Not enough, as it turned out. Harry lowered his head and shook it back and forth, his face bright with self-loathing. “You can’t be sure of what you feel right now, since the curse manipulated and controlled your emotions,” he muttered. “It’s still controlling your emotions, for all you know. You—”
“If that’s the case, then I’ll have to bloody well live with it, won’t I?” Draco snarled into his face. “Contend with every feeling. Scrutinize every thought. But not hide from it, not pretend that the curse doesn’t exist or doesn’t matter, and not spend the rest of my life distrusting myself because I can’t be sure. Sometimes I’ll be sure. Sometimes I’ll act. And the sure thing I know right now is that this isn’t over, no matter what.”

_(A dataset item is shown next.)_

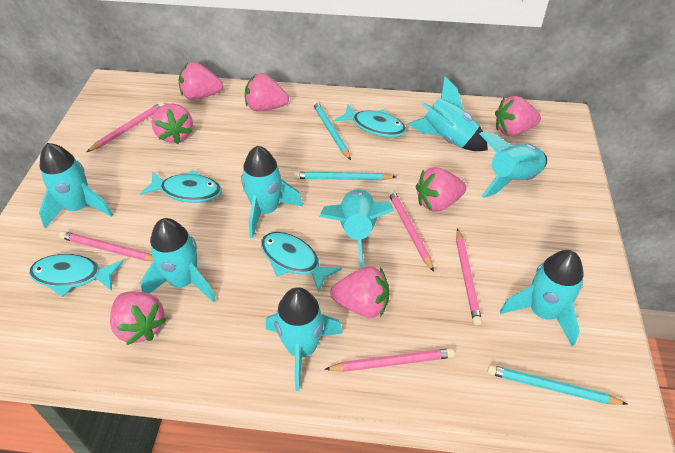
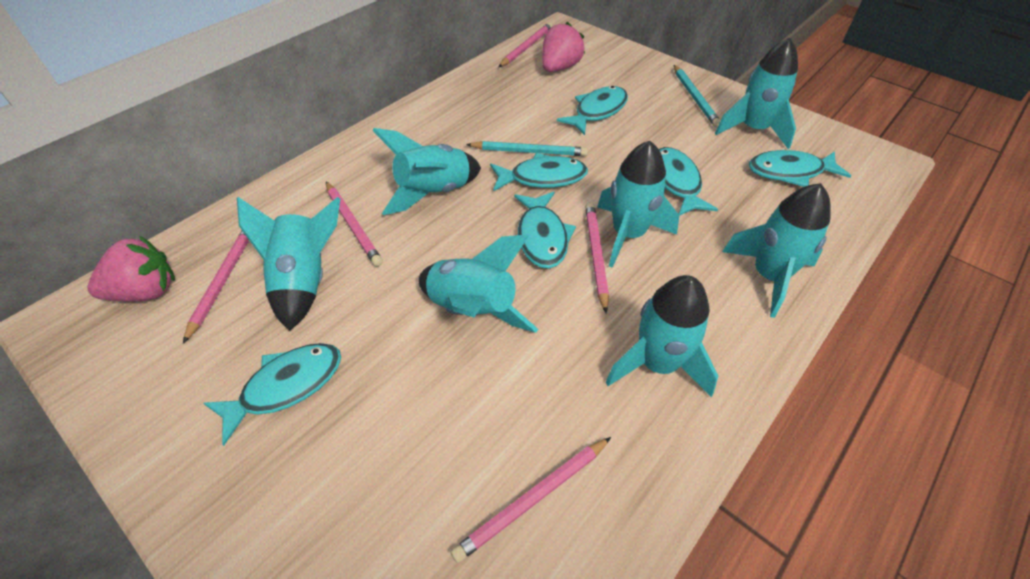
pink strawberry: 7 -> 2
turquoise fish: 4 -> 6
turquoise pencil: 3 -> 2
turquoise rocket: 8 -> 7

He fastened his mouth over Harry’s and kissed him as hard as he could. Harry made a choked sound, his eyes wide. Draco smirked against his mouth, and then flung Harry away and stood back, panting.
“That felt good,” he said.
Harry touched his lips as if he expected to find bruising forming there. Then he shook his head a little. “Because of the curse,” he said.
“No,” Draco snapped. “Because it did. Because my body still responds to yours, curse or not. And you want to do it again. I can see it in your eyes,” he added, when Harry opened his mouth as if to deny that. “Unless you’re going to tell me that you’re somehow affected by the curse, now, despite not having it cast on you?”
Harry’s frown deepened. “I’m affected by its existence,” he muttered. “Of course I am.”
Draco nodded. “We’re connected. And this isn’t over. I’m going to go away and think some more now. And you’re going to go away and do the best you can to get over your guilt. I’ll hunt you down otherwise,” he added casually, enjoying the flash of panic in Harry’s eyes.
He turned to stride towards the Manor, but had to pause and say over his shoulder, “You were concerned about the curse affecting my integrity and my freedom as a human being. Well, the only one who can make decisions for me is me. When it comes to decisions about the both of us, you can participate, of course,” he added generously. “But you don’t get to take my choices away because of what you fear. That’s what they did.”
Harry’s eyes flashed before he lowered them. Draco smiled. This might be a useful way to employ Harry’s guilt.
And away he went, feeling as though he walked in sunlight for the first time in weeks.